• Supplied records
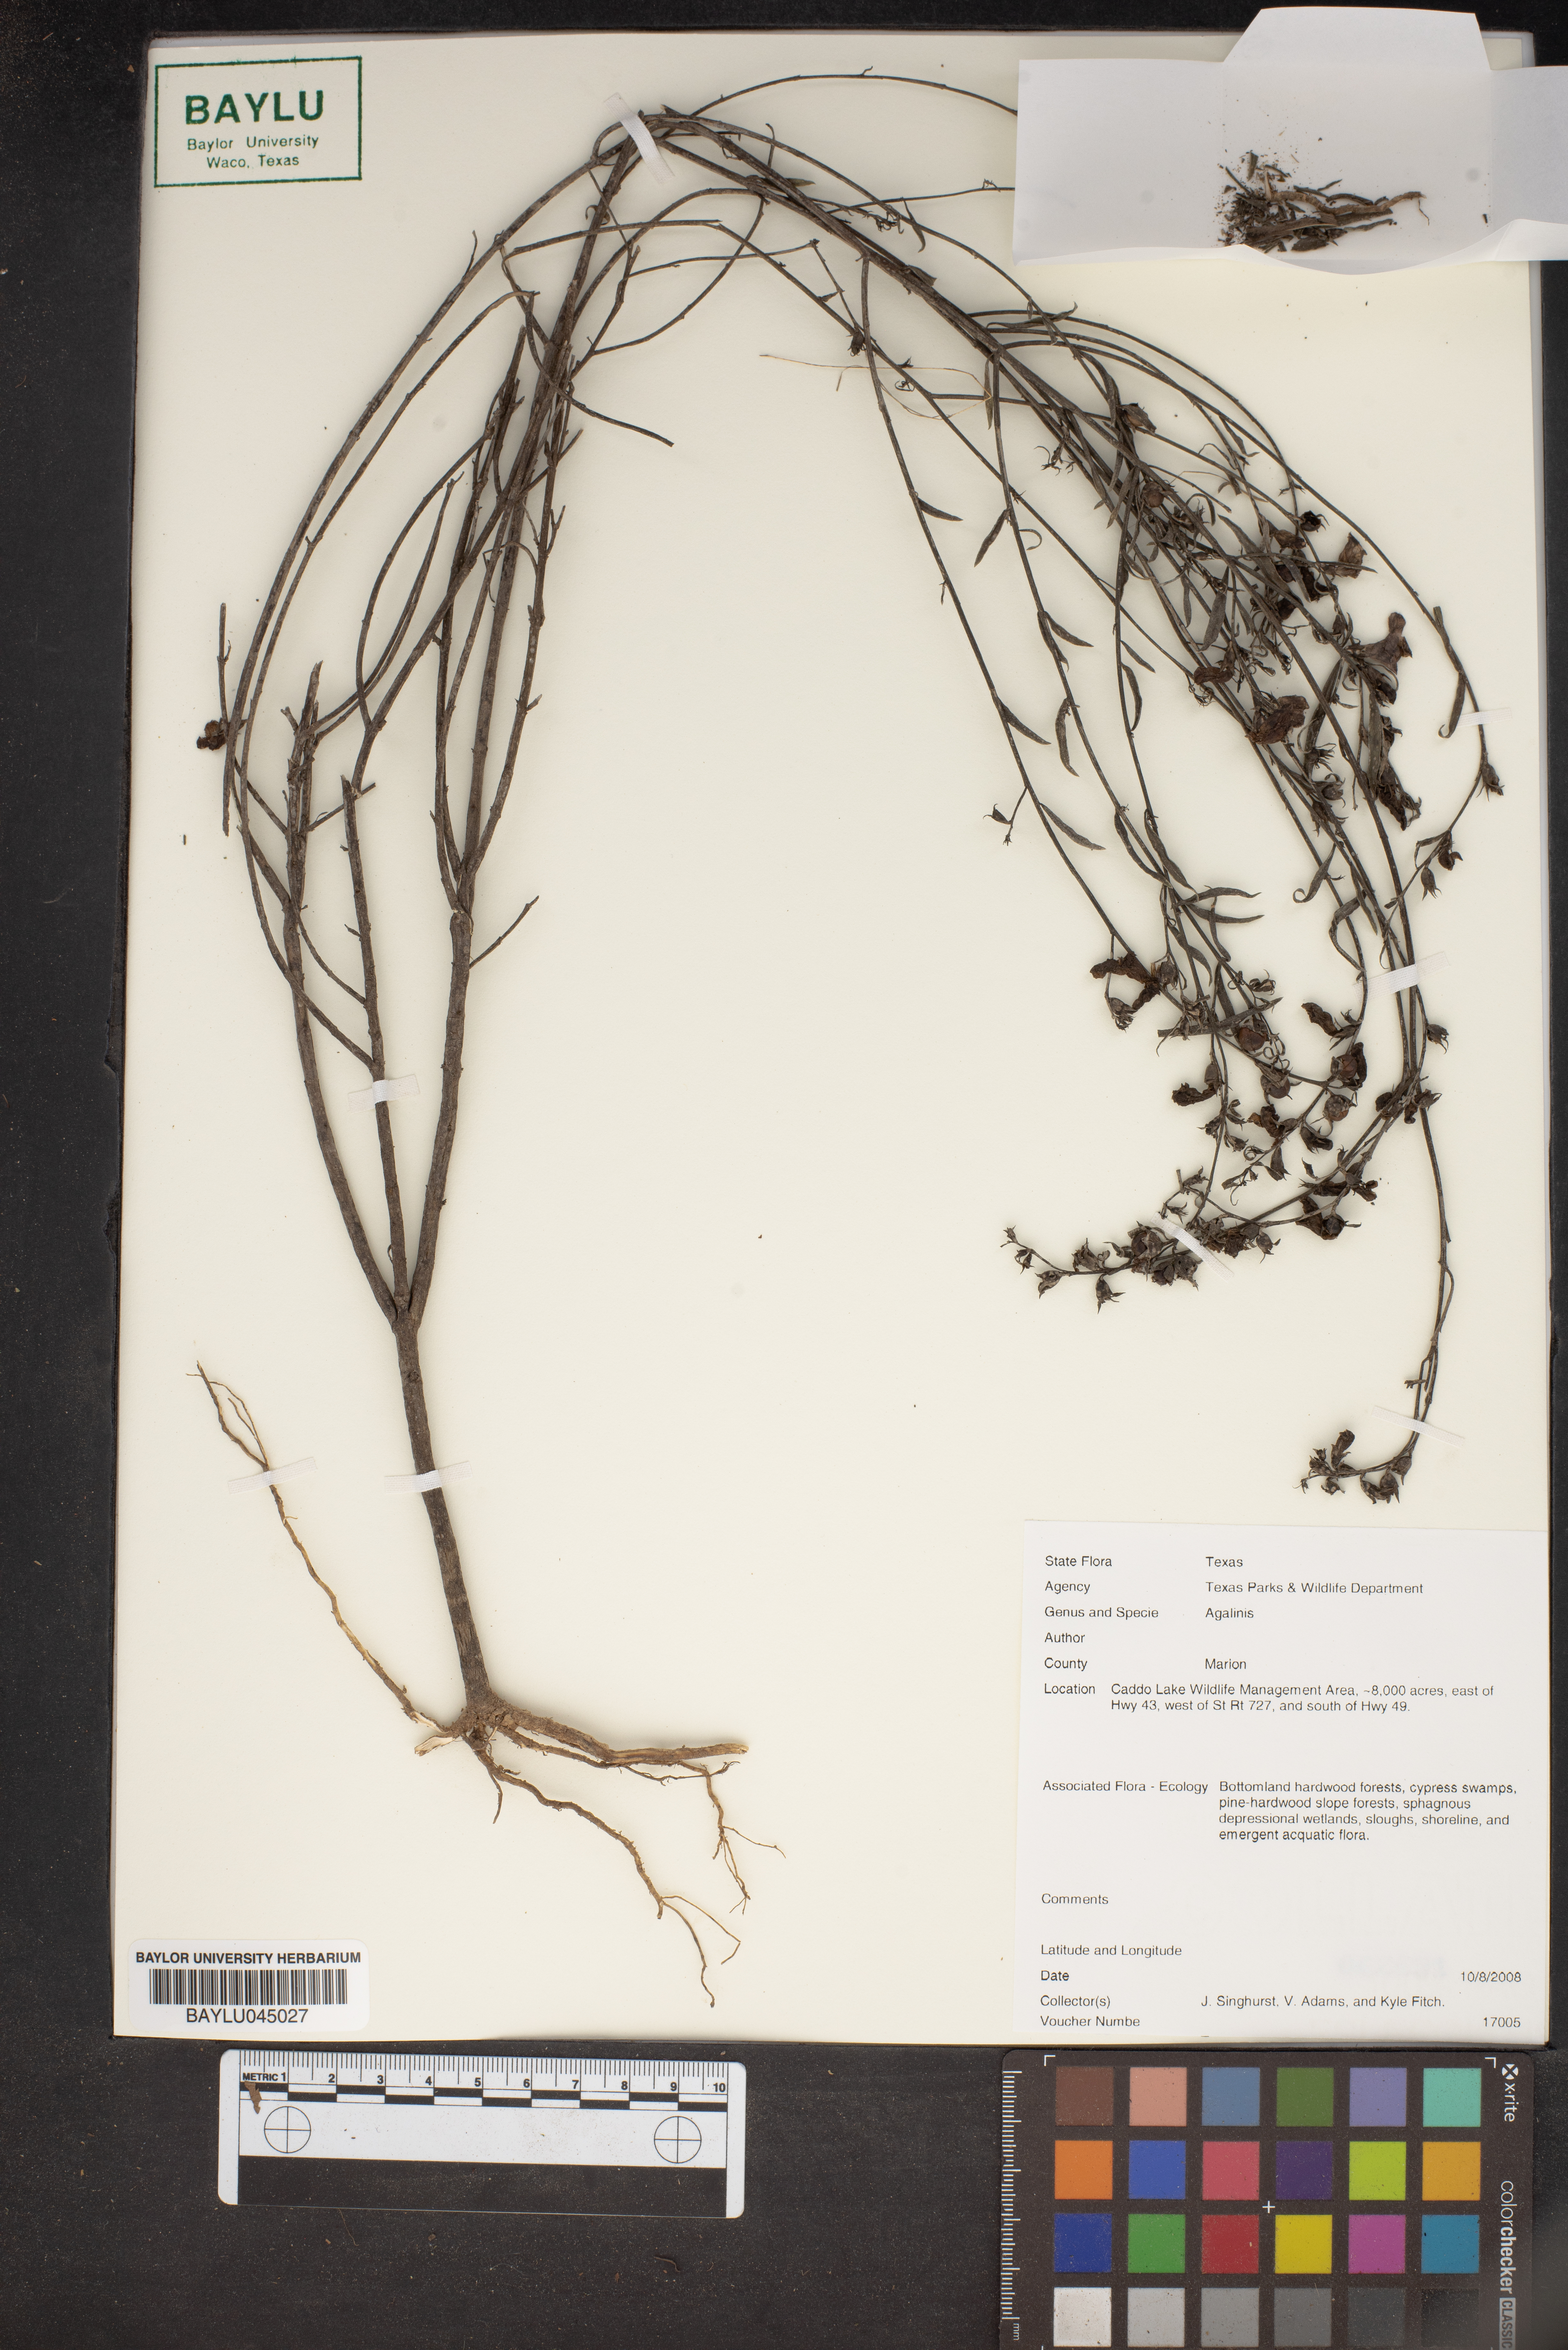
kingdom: Plantae
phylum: Tracheophyta
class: Magnoliopsida
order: Lamiales
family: Orobanchaceae
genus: Agalinis
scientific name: Agalinis
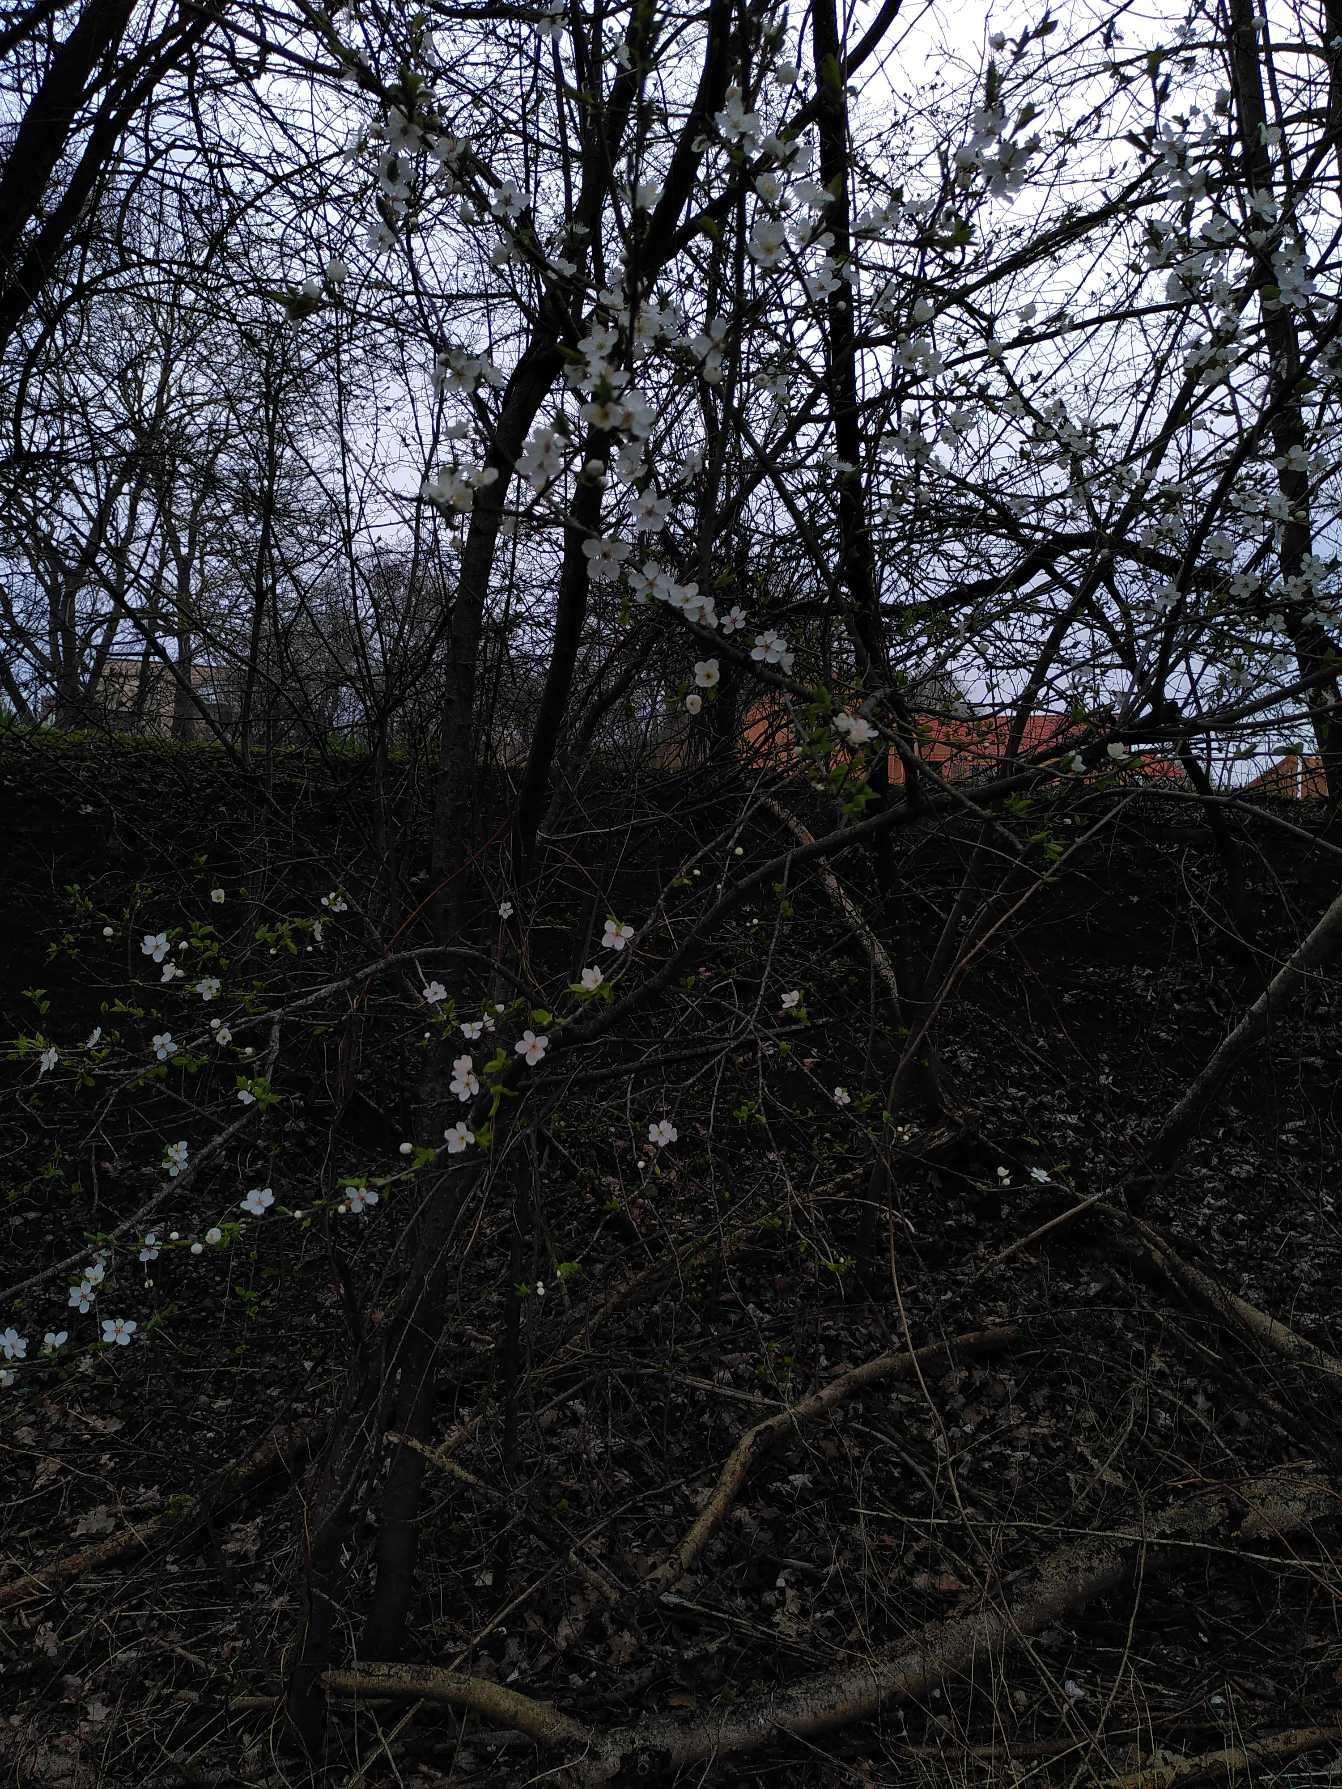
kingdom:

• Exercise brief
Reproduce the lines of all the records above, replacing every occurrence of "scientific name" with "taxon" and leaving everything else unchanged. Omit the pictures from your answer.

• Output of the exercise
kingdom: Plantae
phylum: Tracheophyta
class: Magnoliopsida
order: Lamiales
family: Orobanchaceae
genus: Agalinis
taxon: Agalinis
kingdom:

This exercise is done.